The Psalms - Year of Prayer 2024

By Joey Belleza, PhD (Cantab.)

In the previous reflection, we considered the collects of the Roman Rite and how they are structured to express the four parts of prayer. Now, we can speak briefly about the Divine Office or Liturgy of the Hours. We can first note how the closing prayer of each hour is the same as the collect for the Mass of the day, such that the four parts of prayer often form an explicit aspect of the recitation of the Hours. However, we can go beyond the collects and think about the defining characteristic of the Hours: psalmody.

The recitation of the Psalms throughout the day (and the traditional practice of chanting all the psalms in a week) not only links us with the Jewish faith into which Christ, his Mother, and the Apostles were born; it moreover gets us thinking about why the Church continues to make the psalms a central part of her daily prayer. But whether we pray the Psalms according to the four-week cycle of the modern Liturgy of the Hours, or if we follow the ancient one-week cycle of the old Divine Office, it remains true that the Psalms govern the daily rhythm of the Church’s life. It is a timeless and in inexhaustible source of inspiration for all Christians. While countless books have already been written on this matter, here we can only make a brief indication.

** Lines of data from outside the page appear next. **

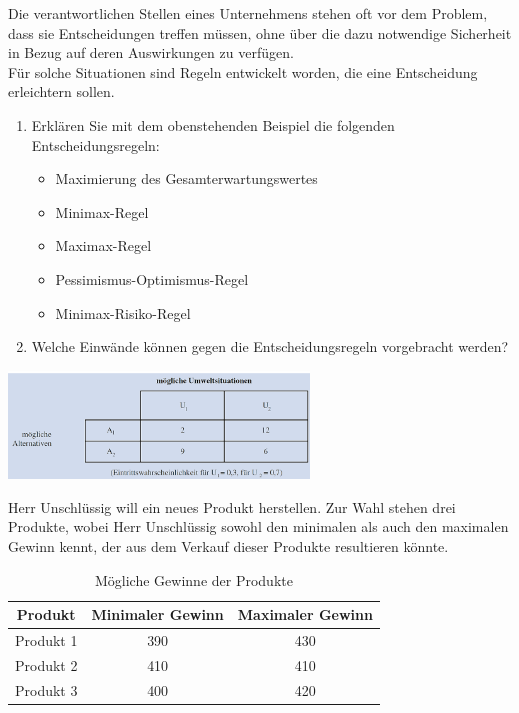 Die verantwortlichen Stellen eines Unternehmens stehen oft vor dem Problem, dass sie Entscheidungen treffen müssen, ohne über die dazu notwendige Sicherheit in Bezug auf deren Auswirkungen zu verfügen.\\
Für solche Situationen sind Regeln entwickelt worden, die eine Entscheidung erleichtern sollen.

\begin{enumerate}[label=(\alph*)]
    \item Erklären Sie mit dem obenstehenden Beispiel die folgenden Entscheidungsregeln:
    \begin{itemize}
        \item Maximierung des Gesamterwartungswertes
        \item Minimax-Regel
        \item Maximax-Regel
        \item Pessimismus-Optimismus-Regel
        \item Minimax-Risiko-Regel
    \end{itemize}
    \item Welche Einwände können gegen die Entscheidungsregeln vorgebracht werden?
\end{enumerate}
\includegraphics[width=0.6\textwidth]{figures/9_2.png}

Herr Unschlüssig will ein neues Produkt herstellen. Zur Wahl stehen drei Produkte, wobei Herr Unschlüssig sowohl den minimalen als auch den maximalen Gewinn kennt, der aus dem Verkauf dieser Produkte resultieren könnte.

\begin{table}[h!]
\centering
\begin{tabular}{|c|c|c|}
\hline
\textbf{Produkt} & \textbf{Minimaler Gewinn} & \textbf{Maximaler Gewinn} \\
\hline
Produkt 1 & 390 & 430 \\
\hline
Produkt 2 & 410 & 410 \\
\hline
Produkt 3 & 400 & 420 \\
\hline
\end{tabular}
\caption{Mögliche Gewinne der Produkte}
\end{table}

There is no human emotion that isn’t addressed by a psalm. From joy in victory, exaltation in God’s glory, gratitude, and praising the beauty of the natural world, to dejection in defeat, depression, abandonment, and rage, and the psalms run through the full spectrum of human affectivity. So central were the psalms to the daily life of Christ and the Apostles that they often cite the psalms to make a point. Upon seeing the Lord drive the moneychangers from the Temple, Saint Peter paraphrased Psalm 69: “Zeal for your house will consume me.” When the chief priests and scribes were indignant at the praises of children on Palm Sunday (who themselves were echoing the cries of “Hosannah” from Psalms 118 and 148), Christ rebuked them for not knowing the meaning of Psalm 8: “From the mouths of children and suckling babes you have ordained praise, on account of your adversaries, to silence the enemy and avenger.” Finally, on the cross, one of the Lord’s final words, “My God, my God, why have you forsaken me” comes from the beginning of Psalm 22 which, although beginning with a cry of dereliction, ends with a statement of invincible hope and confidence in God’s power.

In this Year of Prayer, let us rediscover the glory of the psalms, to which the Church returns week after week, month after month, to address the breadth of human experience as we encounter the joys and sorrows which mark our earthly life.